● 取り組む課題:
#1 釜石のラグビー選手についての文章によると、2023-24シーズンに河野は何試合に出場し、そのうち何試合に先発しましたか。
#2 釜石のラグビー選手についての文章が途切れた後に続く部分を書いてください。

+++ 読む抜粋 +++

釜石に来てからわいた左耳。表面にはいつも血が滲む。右耳は大学時代にギョーザになった。(撮影/松本かおり)


 恐怖心を持たずに向かってくる相手に立ち向かう。足を踏み込んで懐に入り込み、相手の一番弱いところにヒットする。
 そんな風にタックルの心得を言葉にする河野ではあるが、最近まで利き肩とは逆の左タックルは苦手だったという。昨季が終わった後、その改善に着手した。

 2023-24シーズンは10試合に出場も、先発は1試合だけと、プレータイムが少なかった。
 シーズン後のヘッドコーチとの面談時、もっとプレーするために必要なことを話し合った結果、右肩でばかりタックルしている現実を指摘された。

「つい、得意な方でばかり入っていました。そこを改善しないと、質の高いタックルはできないし、逆ヘッドで危険もともなう」
 相手を正しく追い込む、トラッキングの動きに新たに取り組んだ。

 そして、セイムショルダー、セイムレッグ。相手にヒットする際、同じ側の肩と足を揃って出すように習慣づける。
 そう意識してプレーすることを徹底した結果が、今季開幕からの全6戦にすべて先発出場する結果につながっている。

 実は高校時代から大東大の1年時までは背番号11や14だった。その後フランカーになった。
 スペースに走り込むタイミングの良さや、スキを見つける感覚は、ウイング時代に磨いたものという。

 大学4年時には主将を務めた。卒業後、声をかけてくれていた中部電力に入り、プレーを続けた。しかし、大好きなラグビーをもっとやりたくて、知人を経て、シーウェイブスとの縁を得る。三陸の住人となった。2020年のことだ。

 ヤングリーダー、選手会副会長を経て、いま、クラブキャプテンを務めて2季目。グラウンド外で、選手と事務局をつなぐ役を担う。仲間たちの思いを伝え、風通しのいい環境を作る。それは、クラブのカルチャーを築くこと。
 この地域で、自分たちがどういう存在であるべきか。そんなことも考える。

ボールを持っても弾丸になる。写真は2トライを挙げた花園近鉄ライナーズ戦から。(撮影/松本かおり)


 現在はプロ選手として活動しているが、最初の3年間は釜石市役所で働いた。いろんなことを知り、感じた期間だった。

+++ 与えられたデータ +++

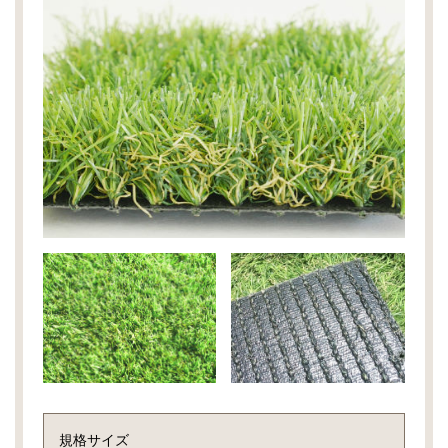
規格サイズ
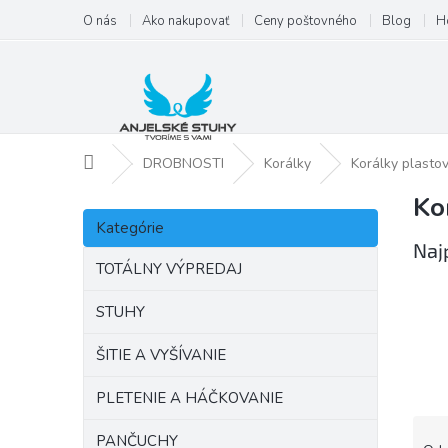
Prejsť
O nás
Ako nakupovať
Ceny poštovného
Blog
H
na
obsah
Domov
DROBNOSTI
Korálky
Korálky plasto
Ko
B
Preskočiť
o
Kategórie
kategórie
č
Naj
n
TOTÁLNY VÝPREDAJ
ý
p
STUHY
a
ŠITIE A VYŠÍVANIE
n
e
PLETENIE A HÁČKOVANIE
l
R
PANČUCHY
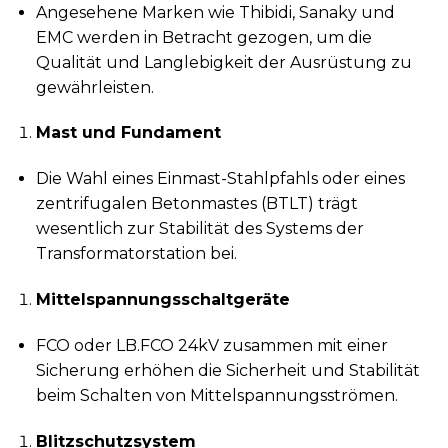
Angesehene Marken wie Thibidi, Sanaky und
EMC werden in Betracht gezogen, um die
Qualität und Langlebigkeit der Ausrüstung zu
gewährleisten.
Mast und Fundament
Die Wahl eines Einmast-Stahlpfahls oder eines
zentrifugalen Betonmastes (BTLT) trägt
wesentlich zur Stabilität des Systems der
Transformatorstation bei.
Mittelspannungsschaltgeräte
FCO oder LB.FCO 24kV zusammen mit einer
Sicherung erhöhen die Sicherheit und Stabilität
beim Schalten von Mittelspannungsströmen.
Blitzschutzsystem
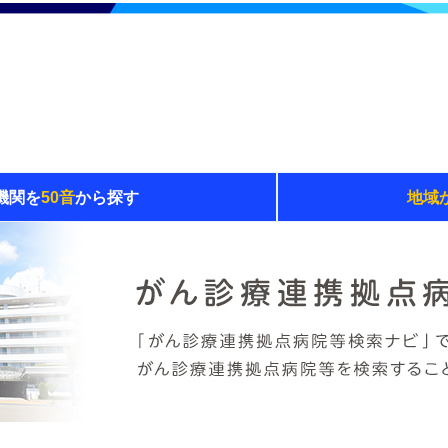
機関を
50音
から探す
地域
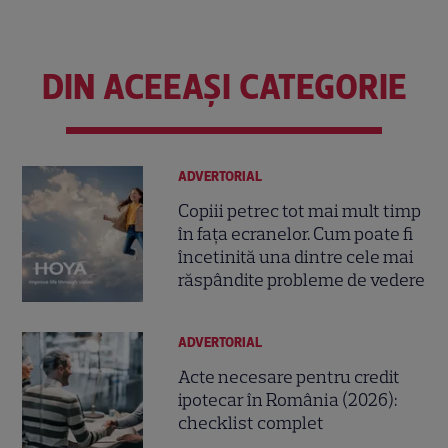
DIN ACEEAȘI CATEGORIE
ADVERTORIAL
Copiii petrec tot mai mult timp
în fața ecranelor. Cum poate fi
încetinită una dintre cele mai
răspândite probleme de vedere
ADVERTORIAL
Acte necesare pentru credit
ipotecar în România (2026):
checklist complet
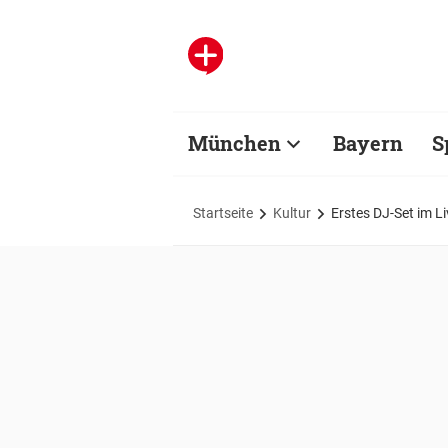
München
Bayern
S
Startseite
Kultur
Erstes DJ-Set im L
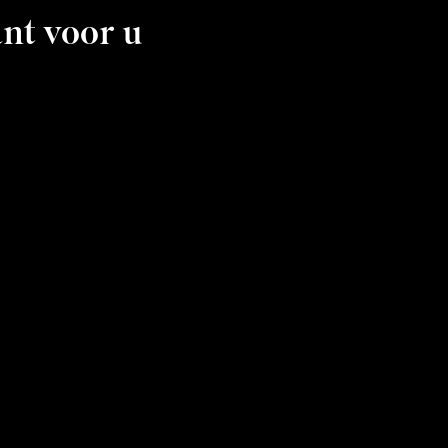
ant voor u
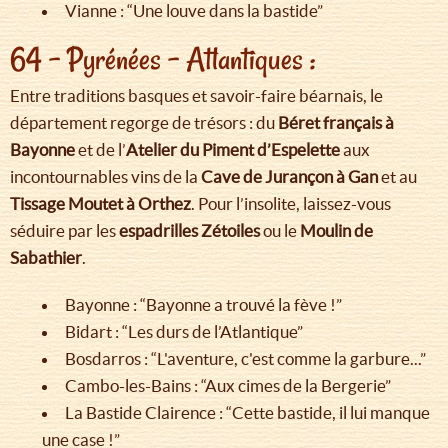
Vianne : “Une louve dans la bastide”
64 - Pyrénées - Atlantiques :
Entre traditions basques et savoir-faire béarnais, le
département regorge de trésors : du
Béret français à
Bayonne
et de l’
Atelier du Piment d’Espelette
aux
incontournables vins de la
Cave de Jurançon à Gan
et au
Tissage Moutet à Orthez
. Pour l’insolite, laissez-vous
séduire par les
espadrilles Zétoiles
ou le
Moulin de
Sabathier
.
Bayonne : “Bayonne a trouvé la fève !”
Bidart : “Les durs de l’Atlantique”
Bosdarros : “L'aventure, c'est comme la garbure...”
Cambo-les-Bains : “Aux cimes de la Bergerie”
La Bastide Clairence : “Cette bastide, il lui manque
une case !”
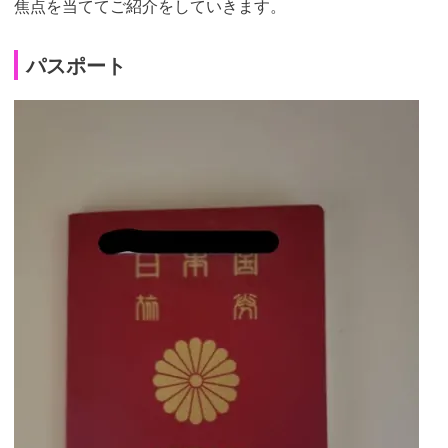
焦点を当ててご紹介をしていきます。
パスポート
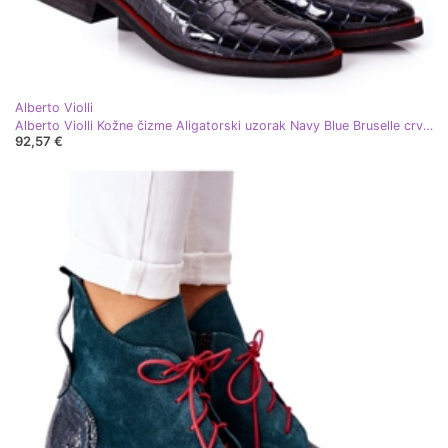
Alberto Violli
Alberto Violli Kožne čizme Aligatorski uzorak Navy Blue Bruselle crvena tamnoplava
92,57 €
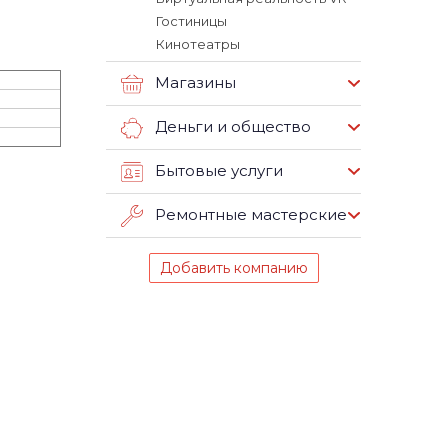
Гостиницы
Кинотеатры
Магазины
Деньги и общество
Бытовые услуги
Ремонтные мастерские
Добавить компанию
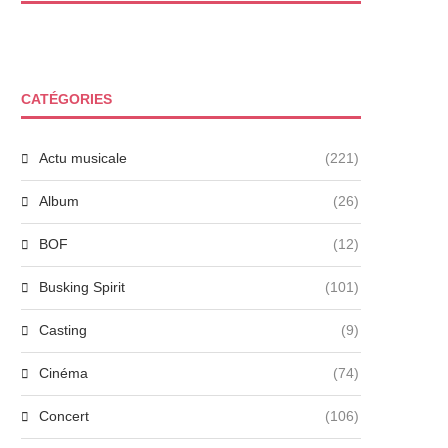
CATÉGORIES
Actu musicale
(221)
Album
(26)
BOF
(12)
Busking Spirit
(101)
Casting
(9)
Cinéma
(74)
Concert
(106)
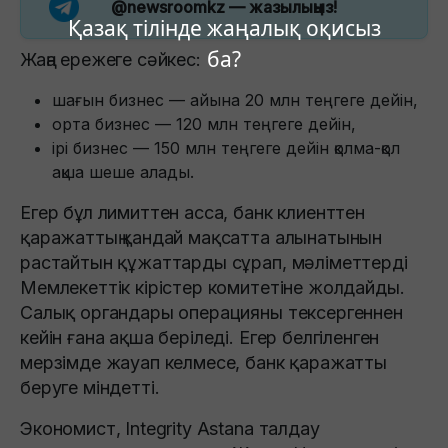
@newsroomkz
— жазылыңыз!
Қазақ тілінде жаңалық оқисыз
ба?
Жаңа ережеге сәйкес:
шағын бизнес — айына 20 млн теңгеге дейін,
орта бизнес — 120 млн теңгеге дейін,
ірі бизнес — 150 млн теңгеге дейін қолма-қол
ақша шеше алады.
Егер бұл лимиттен асса, банк клиенттен
қаражаттың қандай мақсатта алынатынын
растайтын құжаттарды сұрап, мәліметтерді
Мемлекеттік кірістер комитетіне жолдайды.
Салық органдары операцияны тексергеннен
кейін ғана ақша беріледі. Егер белгіленген
мерзімде жауап келмесе, банк қаражатты
беруге міндетті.
Экономист, Integrity Astana талдау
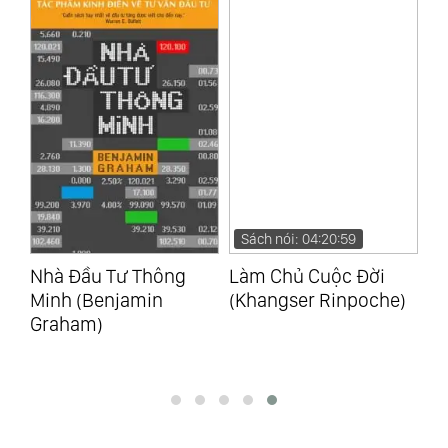
Sách nói: 04:20:59
Làm Chủ Cuộc Đời
Minh Đạo Nhân Sinh
Bụ
(Khangser Rinpoche)
(Michael Puett)
C
Ch
(N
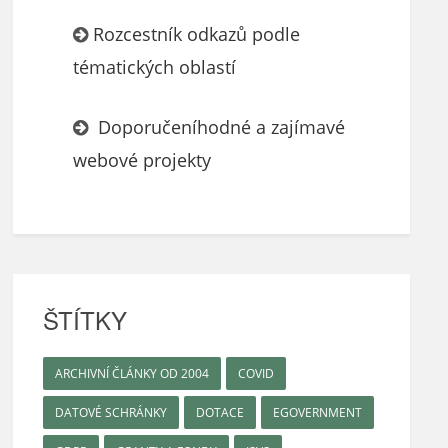
Rozcestník odkazů podle
tématických oblastí
Doporučeníhodné a zajímavé
webové projekty
ŠTÍTKY
ARCHIVNÍ ČLÁNKY OD 2004
COVID
DATOVÉ SCHRÁNKY
DOTACE
EGOVERNMENT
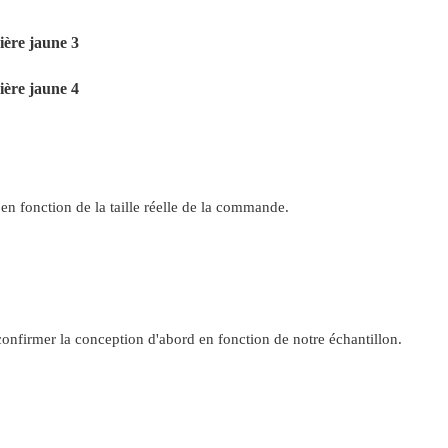
en fonction de la taille réelle de la commande.
confirmer la conception d'abord en fonction de notre échantillon.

+++

● 演習の結果:
#1 10試合に出場し、先発は1試合だけでした。

#2
 東日本大震災は中3時の出来事。愛知に暮らしていたから、正直、詳細は分からなかった。

 その時から10年近く経って、シーウェイブスとの縁を得て、この地に暮らして思った。
「実際にここに来て、街の風景を見て、釜石の人たちと関わった。震災当時の話を聞く機会もあります。復興していっているとはいえ、心に傷を抱えている人がいる。そういう中で、市内の飲食店でシーウェイブスへの思いに触れたり、勇気もらっているという言葉をかけてもらうと、ただプレーするだけでなく、自分たちは、多くの人たちの思いを背負ってプレーしようという気持ちになる」
 チームメートの誰もが同じだろう。

 3月8日(土)、釜石鵜住居復興スタジアムでおこなわれるレッドハリケーンズ大阪戦(リーグワン ディビジョン2)との一戦は、東日本大震災復興祈念試合としておこなわれる。
「釜石にとっても、東北にとっても、大きな意味がある。その試合でしっかりと、80分の最後まで戦う姿を見せるのが僕らの使命」と気持ちを昂らせる。

 今季ここまでの、1勝5敗の結果の中には接戦を落としたものがいくつもある。
「細かいミスでトライを逃しています。そこでスコアできていたら勝てたのに競り負けている。やってきたことを全員で、すべて出し切りたい」の言葉に力が入る。

 試合当日の釜石は好天。多くの人がスタジアムに足を運ぶだろう。
 緑の山と青い空の下で、赤いジャージーの男たちが必死で勝利をつかみにいく姿を見て、試合後、ファンが酒場で語り合う。
 いい光景。何年も前からある時間。そこで、背番号7のタックルの話に花が咲くかもしれない。